Transcripts of the monetary policymaking body of the Federal Reserve from 2002–2008.

Thank you, Mr. Chairman. There are just two other observations I want to share. They aren’t direct questions, just sort of my thoughts on this. In general, I am okay with the extension to the 84 days—I don’t think that is problematic. As I mentioned before in our meetings, I really would like to see some more clarification and standards applied to what the Board and the staff mean by “unusual and exigent circumstances,” how we define that term and how we know when it is time to take it off. I understand that there is stress in the marketplace. I am not disputing that. But I think as we go forward—and following up on President Hoenig’s point—it would be useful if we had a way of discussing more explicitly the criteria that we use to put this on or take it off. So at some point I would like to have some discussion about that.
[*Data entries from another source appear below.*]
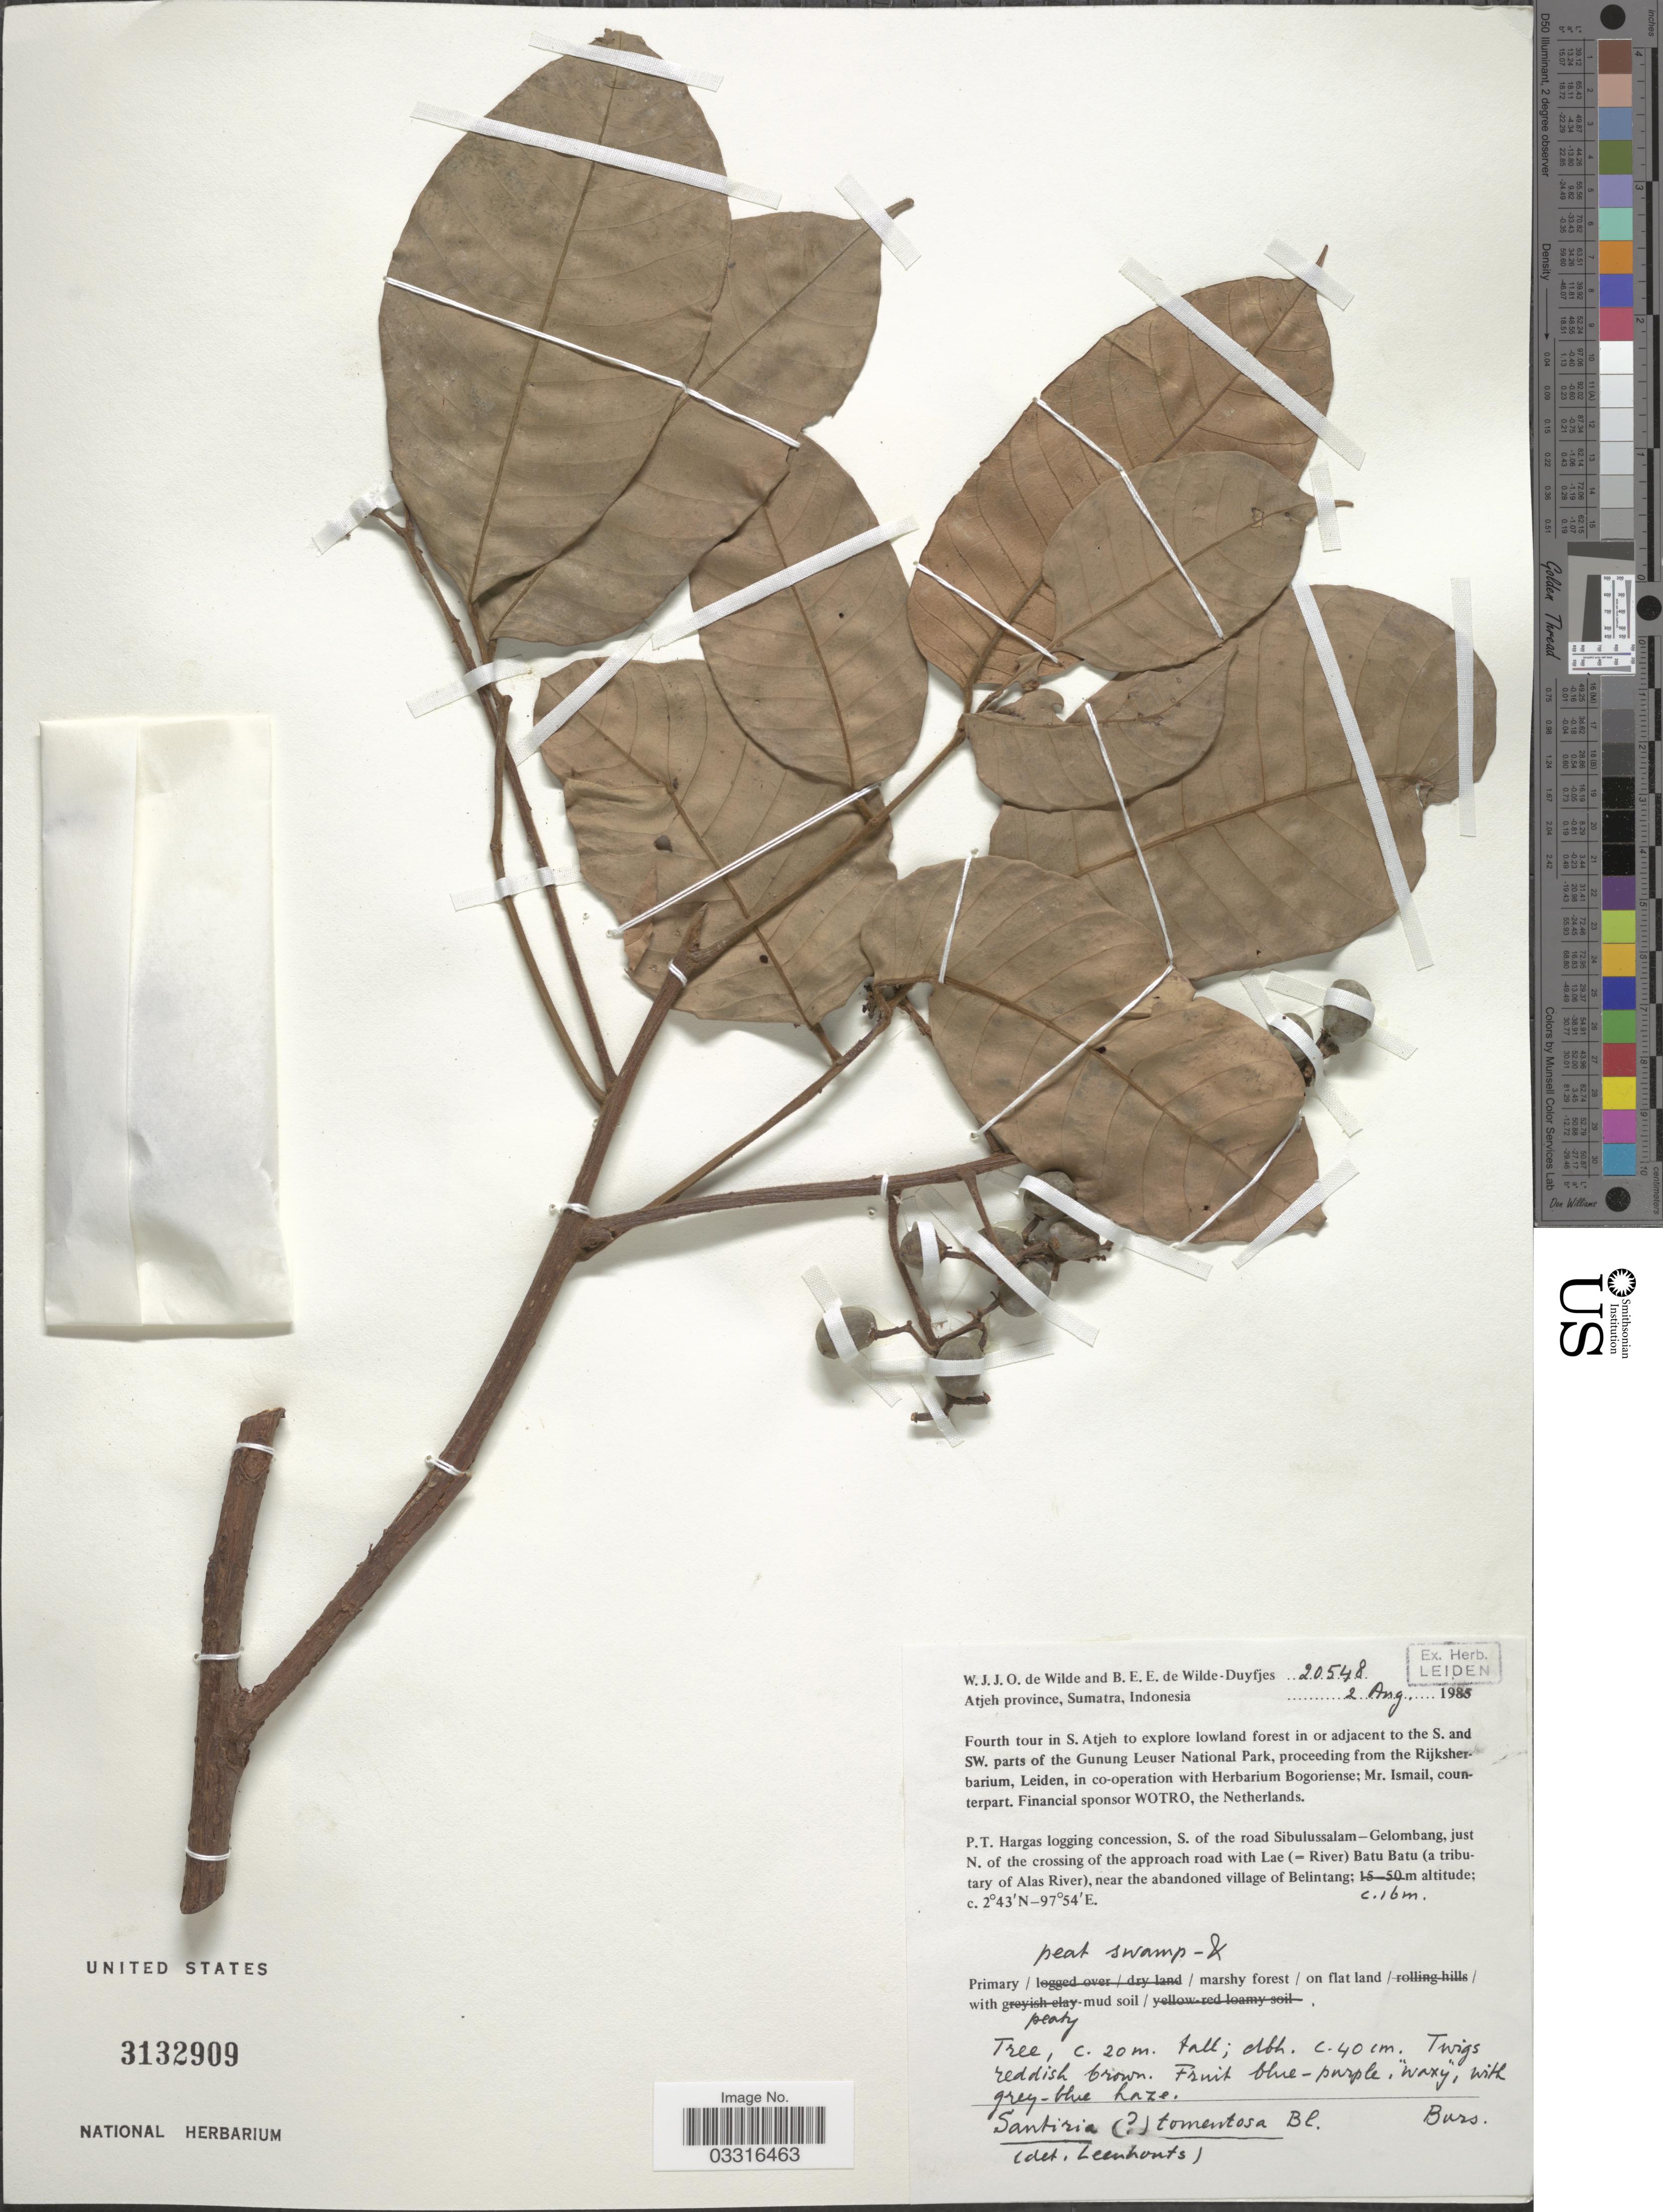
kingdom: Plantae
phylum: Tracheophyta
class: Magnoliopsida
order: Sapindales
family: Burseraceae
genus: Santiria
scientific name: Santiria tomentosa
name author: Blume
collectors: W. J. de Wilde & B. E. de Wilde-Duyfjes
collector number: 20548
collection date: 1985-08-02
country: Indonesia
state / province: Sumatra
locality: Atjeh province. P.T. Hargas logging concession, S. of the road Sibulussalam-Gelombang, just N. of the crossing of the approach road with Lae (=River) Batu Batu (a tributary of Alas River), near the abandoned village of Belintang.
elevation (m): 16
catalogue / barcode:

The other point I would make is that I am just not persuaded by the staff’s arguments about the options. The TSLF is undersubscribed. If we wanted to make loans available, we could offer more-frequent auctions. We aren’t tied to any particular two-week schedule. We could offer auctions near the end of the quarter. I am just not convinced that this is going to provide much to the marketplace. Even the staff suggested that it might be marginal. The more we tweak and change these things and try to provide things that we don’t know whether they are needed, I am not persuaded that they are adding anything. I think the 84 days runs over quarter- end. There are auctions as much as one week or two weeks before quarter-end every quarter. There are funds available. So I am just not sure that this is necessary. Thank you.